In Tangier and Eastern Morocco Mr. Tyrwhitt Drake says the Swallow is found throughout the year, but the Martin and Sand Martin, he believes, do not winter there. (“Ibis,” 1862, p. 425.)

The Swallow has been noticed as plentiful at Tripoli in the middle of March (Chambers, “Ibis,” 1867, p. 99), and Mr. Osbert Salvin observed it in Algeria, between Constantine and Batna, where he found several nests among the rafters of an open shed. According to the Rev. Canon Tristram—than whom there is no better authority on the subject of North African and Palestine birds—a few pairs of Swallows remain all the winter in each oasis in North Africa, wherever there is water or marsh; but none of those which he observed were in mature plumage, and it is therefore presumed that only the younger and weaker birds stay behind. The Arabs informed him that for one Swallow they have in winter they have twenty in summer, and that they usually retire about the end of November, returning in February. In November, also, they have been observed to be common at Alexandria and Cairo (E. C. Taylor, “Ibis,” 1859, p. 47); and on the 5th of November, when leaving Aden, Mr. Swinhoe remarked that a few Swallows followed the ship, apparently bound for the Indian coast. According to the observations of Mr. E. C. Taylor (“Ibis,” 1867, p. 57), this species reappears in Egypt about March 25, and is common at Cairo and Damietta in April.
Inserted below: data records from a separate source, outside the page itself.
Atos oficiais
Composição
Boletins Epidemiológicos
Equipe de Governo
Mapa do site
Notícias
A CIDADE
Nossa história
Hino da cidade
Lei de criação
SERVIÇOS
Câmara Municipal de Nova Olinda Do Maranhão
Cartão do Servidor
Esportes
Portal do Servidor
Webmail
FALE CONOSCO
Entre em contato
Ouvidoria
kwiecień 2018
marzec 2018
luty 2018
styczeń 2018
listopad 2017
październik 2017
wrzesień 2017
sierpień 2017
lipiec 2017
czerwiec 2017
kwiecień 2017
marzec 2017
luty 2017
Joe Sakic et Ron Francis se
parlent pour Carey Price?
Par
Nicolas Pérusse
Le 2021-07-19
Rüppell, in his “Systematische Uebersicht der Vögel Nordost-Afrika’s,” includes the Swallow (p. 22) as being found in Egypt, Nubia, and Abyssinia; and as regards the last-named country, Mr. Blanford has remarked[68] that it is common everywhere, and that he found it especially abundant on the shores of Annesley Bay in June.

Continuing a search for this species southward along the East Coast of Africa, it will be found that, according to the observations of Mr. Ayres in Natal, the Swallow arrives in that colony in great numbers in November, congregating and leaving again in March and April. Mr. Layard found it to be an annual winter visitant to the Cape Colony, and on one occasion when sailing from New Zealand to the Cape of Good Hope, on the 28th of November, he saw a Swallow and a Sand Martin fly about the ship for some time. He was then in lat. 33° 20′, long. 31° 50′, and about 290 miles from the Cape. Several insects (Libellula, Agrostis, and Geometra) were caught on deck, and we may presume, therefore, that the birds found sufficient food to support them at that distance from land.
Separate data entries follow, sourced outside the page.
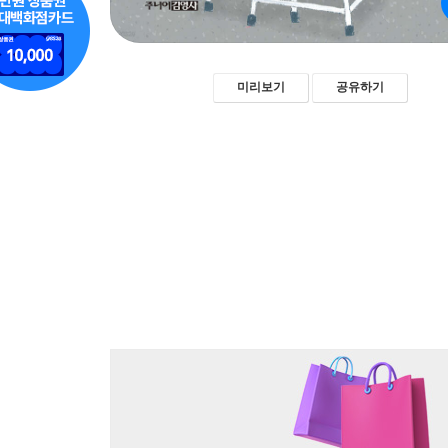
미리보기
공유하기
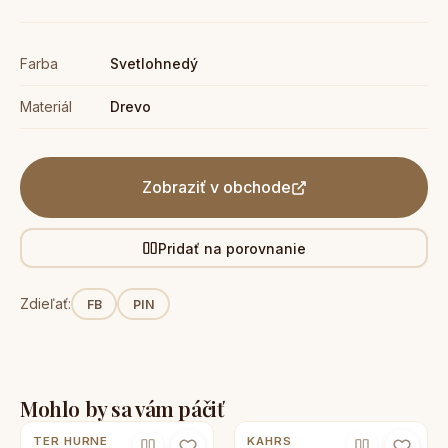
Farba
Svetlohnedý
Materiál
Drevo
Zobraziť v obchode
Pridať na porovnanie
Zdieľať:
FB
PIN
Mohlo by sa vám páčiť
TER HURNE
KAHRS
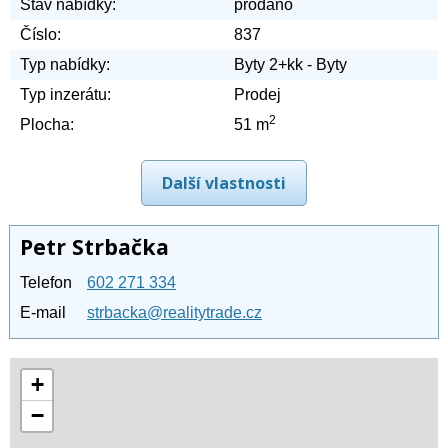
Stav nabídky:
prodáno
Číslo:
837
Typ nabídky:
Byty 2+kk - Byty
Typ inzerátu:
Prodej
2
Plocha:
51 m
Další vlastnosti
Petr Strbačka
Telefon
602 271 334
E-mail
strbacka@realitytrade.cz
+
−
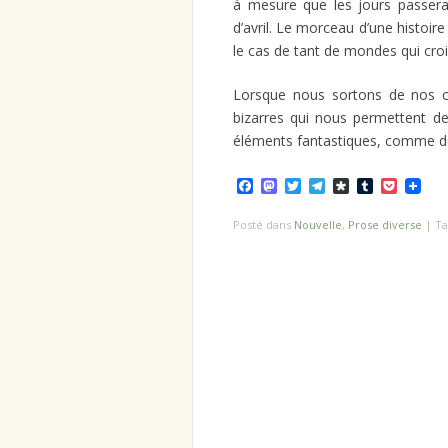
à mesure que les jours passerai
d’avril. Le morceau d’une histoire
le cas de tant de mondes qui cro
Lorsque nous sortons de nos c
bizarres qui nous permettent de 
éléments fantastiques, comme des
Facebook
Mastodon
Twitter
Telegram
Diaspora
Tumblr
Pocket
Posté dans
Nouvelle
,
Prose diverse
|
T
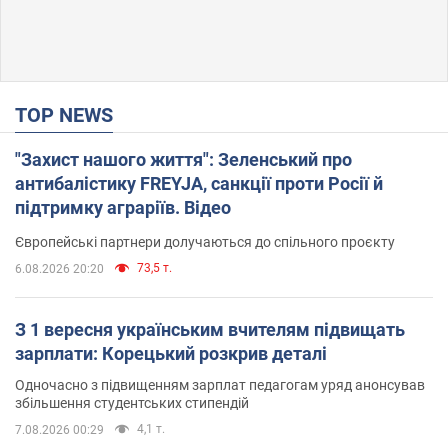
TOP NEWS
"Захист нашого життя": Зеленський про
антибалістику FREYJA, санкції проти Росії й
підтримку аграріїв. Відео
Європейські партнери долучаються до спільного проєкту
73,5 т.
6.08.2026 20:20
З 1 вересня українським вчителям підвищать
зарплати: Корецький розкрив деталі
Одночасно з підвищенням зарплат педагогам уряд анонсував
збільшення студентських стипендій
4,1 т.
7.08.2026 00:29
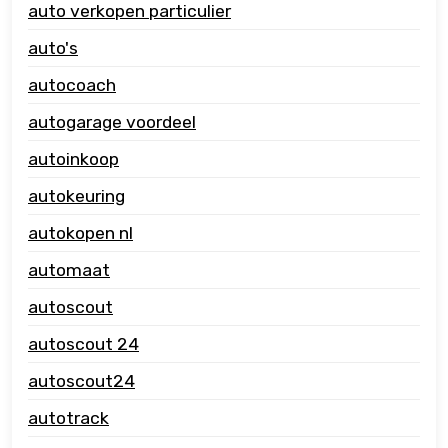
auto verkopen particulier
auto's
autocoach
autogarage voordeel
autoinkoop
autokeuring
autokopen nl
automaat
autoscout
autoscout 24
autoscout24
autotrack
Passing eastward through Sinai and Palestine, where Canon Tristram has observed the Swallow in December,[69] we learn from Mr. Blyth that it is common in the north-west provinces of India during the winter months. Capt. Beavan saw it at Darjeeling in 1862, and Maunbhoom in 1864-65, where both old and young were very common in January and February, hawking over rice-kates and near tanks. In Northern Japan it was observed by Capt. Blakiston, and in North China by Mr. Swinhoe. Referring to a species of Swallow which he observed in Formosa, Mr. Swinhoe says (“Ibis,” 1863, p. 255): “In its habits, in nest and colour of eggs, &c., this bird entirely agrees with the European H. rustica; yet in size it is always smaller, and in minor personal features different. It ranges in summer from Canton to Pekin, and Mr. Blyth assures me that it is identical with specimens procured in winter in Calcutta; hence I infer that the birds which visit China in spring, and uniformly leave again in autumn, return to hybernate in the warm plains of India.”

Mr. Blyth has remarked (“Ibis,” 1866, p. 336), “that the average of adult Swallows from the Indian region and China are smaller than the average of European examples, to the extent sometimes of an inch in length of wing; but some Indian are undistinguishable from European specimens.”

Dr. Jerdon, in his “Birds of India,” says: “On carefully comparing specimens from England and Algiers in the museum at Calcutta with Indian specimens from various parts of the country, I can detect no difference.”

In a notice of the birds of the Andaman Islands which appeared in the “Ibis” some years since, Capt. Beavan remarked that the European Chimney Swallow visits these islands at certain seasons, and is not at all uncommon.

There is no evidence that it ever visits Australia; but Mr. Gould has described a Swallow from Torres Straits under the name Hirundo fretensis, which is certainly very like our well-known H. rustica, and might be a young bird of that species in autumn plumage. It is singular that no Swallows visit New Zealand. It cannot be that the islands are too distant from Australia, where several species of Swallow abound, because, as Mr. Layard has remarked, two, if not three, species of Cuckoo (Eudynamys taitensis and Chrysococcyx lucidus) perform the journey in their annual migration twice a year.

The attachment of Swallows to the neighbourhood of water at roosting-time—which formerly led to the supposition that they actually retired under water for the winter—may be easily accounted for by the circumstance that the willow branches not only afford them most convenient perches, but enable the birds to crowd close together, and so secure greater warmth to individuals than they could possibly enjoy if each roosted upon a separate twig in trees or shrubs of different growth.